By Cliff Justice, U.S. leader of KPMG’s Shared Services and Outsourcing Advisory network
Most organizations have succeeded in achieving initial cost savings by adopting an outsourcing or shared services model. However, companies that are looking to realize deeper, sustainable benefits from their outsourcing and shared services model should consider a new approach which looks at the global organization holistically.
Getting the EGE Although companies often consider cost savings as the end-goal, outsourcing and shared services arrangements can be tools to create real business value and a competitive advantage well beyond the cost saving aspect. The key to unlocking this value is creating an Extended Global Enterprise (EGE), where the right balance of shared, outsourced and retained services are compiled within a common service delivery framework.
The EGE framework helps companies increase their agility and flexibility, tap into new capabilities and innovations, and gain access to new markets. Consider how just-in-time (JIT) revolutionized manufacturing or how cloud computing is transforming IT. Similarly, the EGE framework is changing the way technology and services are purchased, priced and delivered.
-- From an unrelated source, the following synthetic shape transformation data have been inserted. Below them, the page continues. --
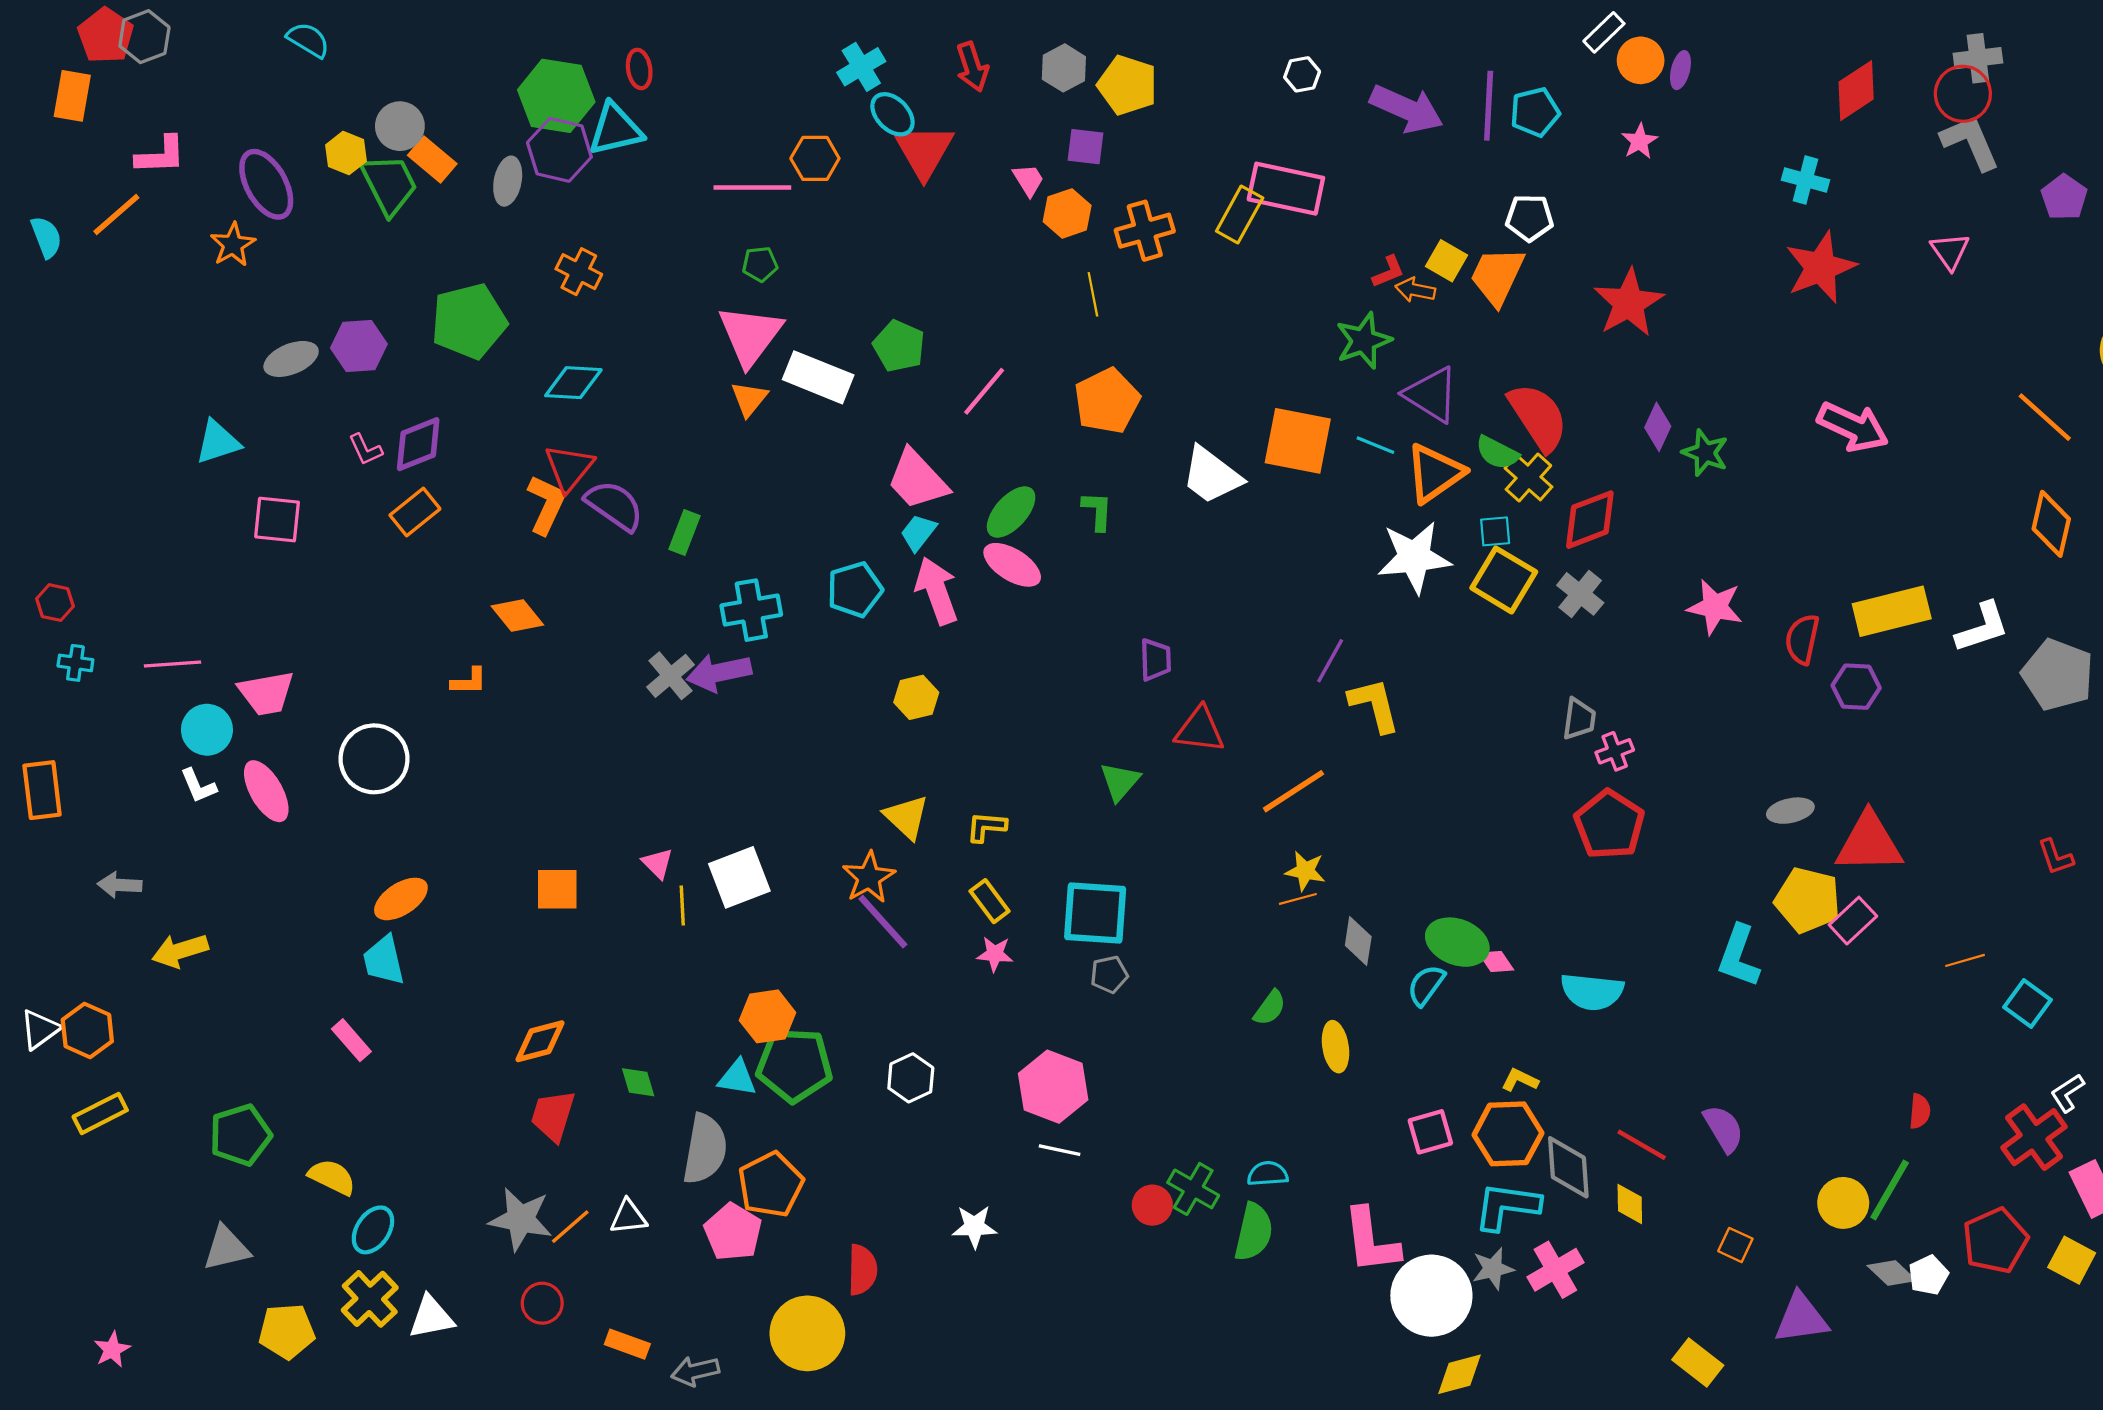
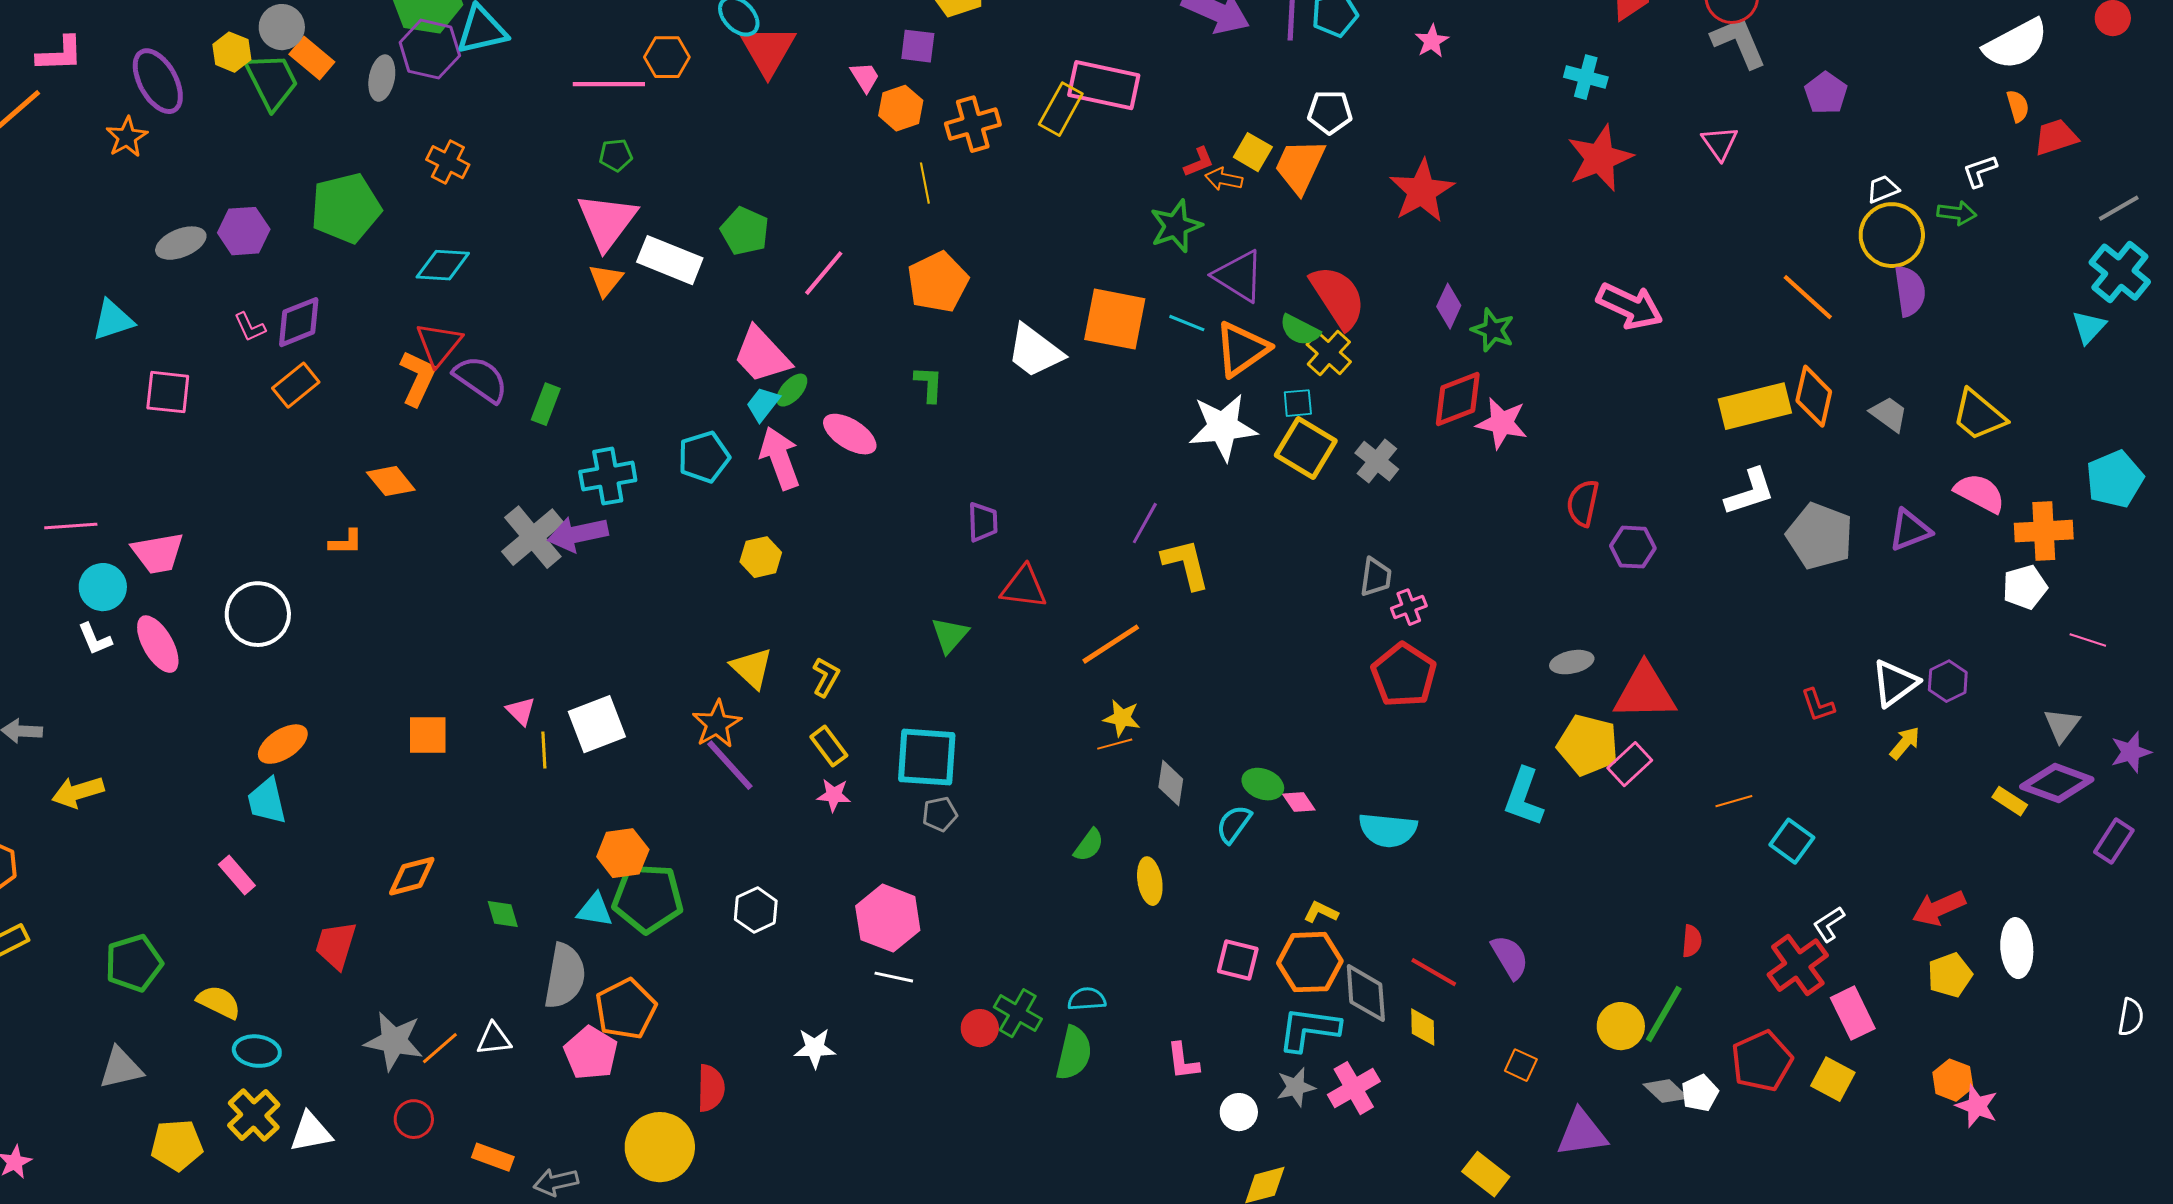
green ellipse: (1011, 512) -> (792, 390), moved, size x0.7
red diamond: (1590, 520) -> (1458, 399), moved
pink star: (1715, 607) -> (1502, 423), moved
yellow rectangle: (1892, 611) -> (1755, 406), moved
gray cross: (670, 676) -> (533, 537), size x1.4
yellow L-shape: (986, 827) -> (826, 677), turned 114
green ellipse: (1457, 942) -> (1263, 784), size x0.7
red trapezoid: (553, 1116) -> (336, 945), moved
pink square: (1430, 1132) -> (1238, 960), turned 30
cyan ellipse: (373, 1230) -> (257, 1051), turned 63
pink L-shape: (1371, 1241) -> (1183, 1061), size x0.6
white circle: (1431, 1296) -> (1239, 1112), size x0.5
And like JIT and cloud computing, the EGE is based upon the principle that companies can access a global network of capabilities and a pool of configurable resources, which can be quickly provisioned to meet evolving market conditions and business objectives.
How the EGE is Different
There are four key differences between the EGE framework and the traditional approach to outsourcing and shared services delivery.
• The EGE is driven by customer need rather than dictated by traditional structure.
The EGE relies on the ability to assemble a variety of capabilities – regardless of where those capabilities reside – into a seamless, end-to-end process. Organizational and geographical boundaries are less relevant, and collaboration becomes essential. It’s driven by customer need – the way the service is consumed – instead of dictated by traditional structure.
• One-size-fits-all service offerings are replaced with a portfolio of retained, outsourced, and centralized service offerings with tiered, tailored, and bundled services across functions.
The EGE takes advantage of companies’ recently expanded options for addressing their service needs. Centers of excellence (CoE) are rapidly becoming critical to the business, providing a framework for bringing together subject matter experts, systems and processes from disparate functional areas. At the same time, technologies and standards such as virtualization, Software as a Service (SaaS), Service Oriented Architecture (SOA) and single instance ERP can facilitate the integration of disparate systems, making it faster and easier to add new capabilities. This technology also makes the physical location of systems completely irrelevant. But to be effective, the services offerings must be carefully selected, balanced and integrated into the overall portfolio.
• Simple vendor management is replaced with a more sophisticated Services Portfolio Management (SPM) organization.
The shift from managing individual functions to managing a portfolio of service offerings requires the creation of a centralized, end-to-end Services Portfolio Management (SPM) organization. Just as an investment portfolio needs constant management to adjust holdings as market conditions and companies evolve, a company’s services portfolio must be periodically realigned to reflect changing business objectives and strategies. The goal of the SPM organization is to:
o Establish superior governance
o Facilitate collaboration
o Foster competition
o Reduce risk
o Optimize return
• The goal of the EGE is to increase agility and competitive advantage – not simply cost cutting.
However, saving money hasn’t taken a back seat. With continual governance and performance improvements, along with process and technology enhancements, organizations may realize additional cost savings with the EGE, even 15 to 20%, depending on the entity’s cost framework prior to implementation.
A Failure to Transform
While the benefits of EGE are easy to see, moving to the new model requires a significant effort and commitment from the top. It’s not easy to persuade managers who have just reduced support costs by up to 30 percent with a traditional sourcing model to revisit issues they thought were resolved, and in some cases, to redo or even undo much of the work that led to their success. And on the other side of equation, support vendors typically have competing agendas.
And as with any organizational change, the EGE is not accomplished overnight, but is an ongoing process requiring special skills, broad expertise, and a roadmap to build capabilities and sophistication over time.
Frequently this change has been termed a “business transformation,” but a more apt term may be “business simplification.” Instead of a siloed and redundant approach with fragmented planning, the end result is a single, common strategy within a common services delivery framework to achieve a common goal.